IPE D.A.CH: Kurzfristig waren die Preise allerdings etwas unter Druck geraten, was machen Sie hier als ausschlaggebenden Grund aus?
Hörter: Die Emissionsrechte werden ja bekanntermaßen von den EU-Mitgliedsstaaten ausgegeben. Hier wurden zuletzt im Rahmen des REPowerEU-Programms einige Auktionen von Emissionsrechten vorgezogen und ein entsprechend höheres Angebot erzeugt. Dies war neben der hohen Preiskorrelation zum Spot-Gasmarkt und der grundsätzlichen Volatilität durch die geopolitischen Spannungen, sowie der schwächelnden EU Konjunktur, vermutlich der Hauptgrund für die Korrektur. Langfristig wiederum sollte dieses vorgezogene, in den kommenden Jahren fehlende Auktionsangebot dem EUA-Preis definitiv helfen.

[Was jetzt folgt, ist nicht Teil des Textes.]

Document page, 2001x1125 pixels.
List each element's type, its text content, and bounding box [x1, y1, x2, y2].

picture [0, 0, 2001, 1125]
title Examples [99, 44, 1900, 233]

IPE D.A.CH: Was sehen Sie grundsätzlich als größte Risiken im Markt?
Hörter: Ein Risiko ist natürlich der politische Background des Marktes. Aber ganz klar, der politische Wille ist bei der EU sehr ausgeprägt, was das Verhalten nach dem russischen Einmarsch in die Ukraine auch gezeigt hat. Dies ist auch einer der Gründe warum wir den Markt so interessant finden. Selbst wenn sich das politische Sentiment ändert, wie die aktuelle Europawahl es skizziert, so sind die Mechanismen in Gesetzen verankert, eine Korrektur ist nur schwerlich möglich.

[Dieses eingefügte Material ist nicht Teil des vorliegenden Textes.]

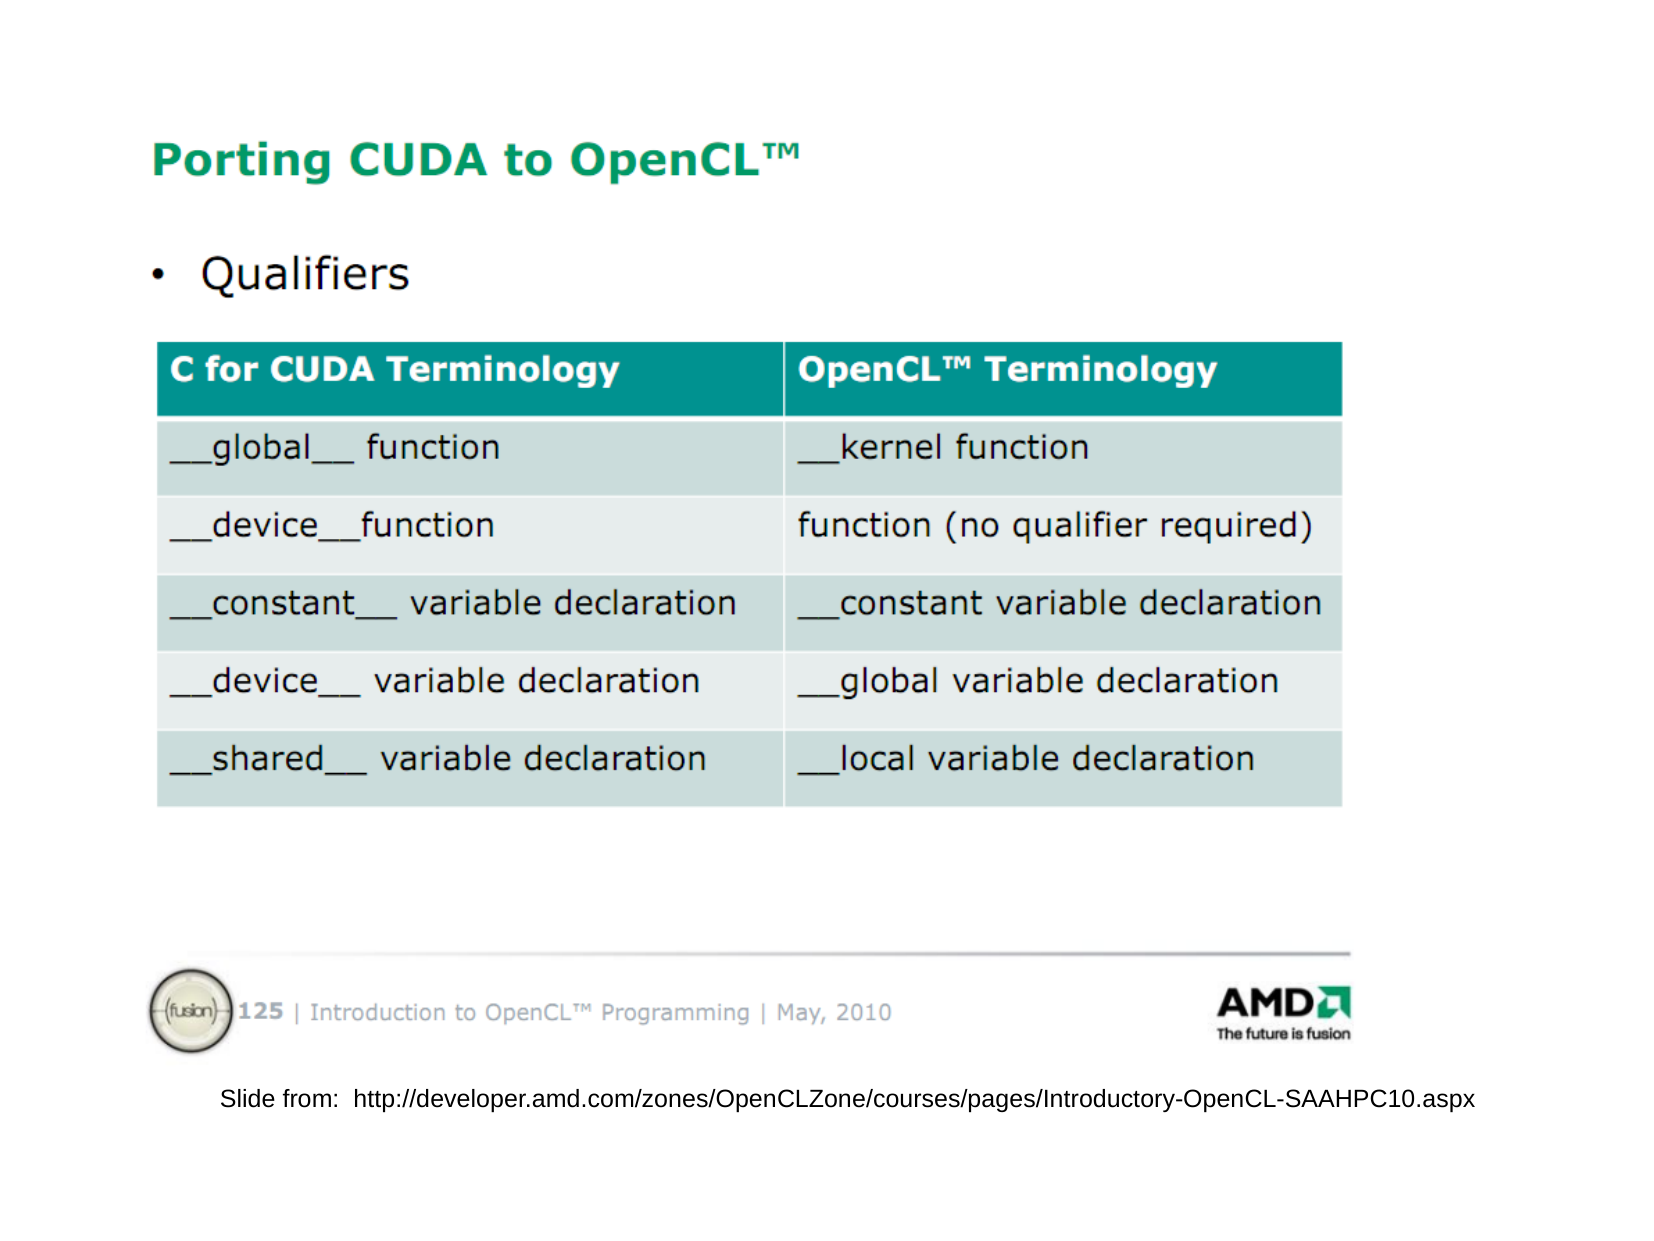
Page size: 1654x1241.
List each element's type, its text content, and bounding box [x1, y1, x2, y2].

picture [117, 124, 1383, 1069]
text_box Slide from: http://developer.amd.com/zones/OpenCLZone/courses/pages/Introductory-OpenCL-SAAHPC10.aspx [0, 1074, 1501, 1121]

IPE D.A.CH: Wie groß ist der EU-Emissionsmarkt gemessen an den globalen Märkten?
Hörter: Wir reden hier von 87% der weltweit gehandelten Emissionsrechte, also von einem echten Schwergewicht. Aufgrund der Bedeutung hat sich daher auch bei den EU-Emissionsrechten ein liquider Spot- und Futures-Markt entwickelt, der Unternehmen und Investoren zu Verfügung steht. Dominiert wird der Handel vom Futures-Markt wo im vergangenen Jahr rund 80% der Gesamtvolumina abgewickelt wurden. Hier sind es nicht nur Finanzinvestoren, sondern auch Unternehmen bzw. deren beauftragte Banken als Teilnehmer des Emissionshandels, die sich durch entsprechende Kontrakte absichern. Wir selbst als Munich RE Investment Partners kaufen für unseren Fonds physische EUAs im Sekundärmarkt. Also nicht über Auktionen der EU oder über den Futures-Markt. In Bezug auf Letzteren vermeiden wir Rollkosten durch den persistenten Contango.

IPE D.A.CH: Wie sieht es mit den Korrelationseigenschaften der Assetklasse aus. Wenn ich es richtig sehe ist die Korrelation gegenüber einer 10-jährigen Bundesanleihe sogar negativ?
Hörter: Das ist korrekt, ich denke das ist durchaus ein Argument, mit dem wir punkten können. Schließlich wird genau das ja von Alternative Investments verlangt. Dazu kommt eine nur schwache Korrelation zu Aktien.

IPE D.A.CH: Was sehen Sie noch als größte „Berührungsangst“ von Anlegern bei der Assetklasse?
Hörter: Grundsätzlich ist es ganz einfach wichtig, eine Art „Convenience“ für die Assetklasse bei den Investoren aufzubauen. Es bleibt eine neue Assetklasse die erst einmal viel Erklärungsbedarf benötigt. Dies gilt nicht nur hinsichtlich Rendite/Risiko-Aspekten, sondern auch in Bezug auf die Wirkung in der Asset Allokation und die Korrelation zu anderen Assetklassen. Für uns bleibt es allerdings eine der spannendsten Investmentmöglichkeiten, die bislang kaum in den Portfolios repräsentiert ist.

IPE D.A.CH: Besten Dank für diese Einblicke.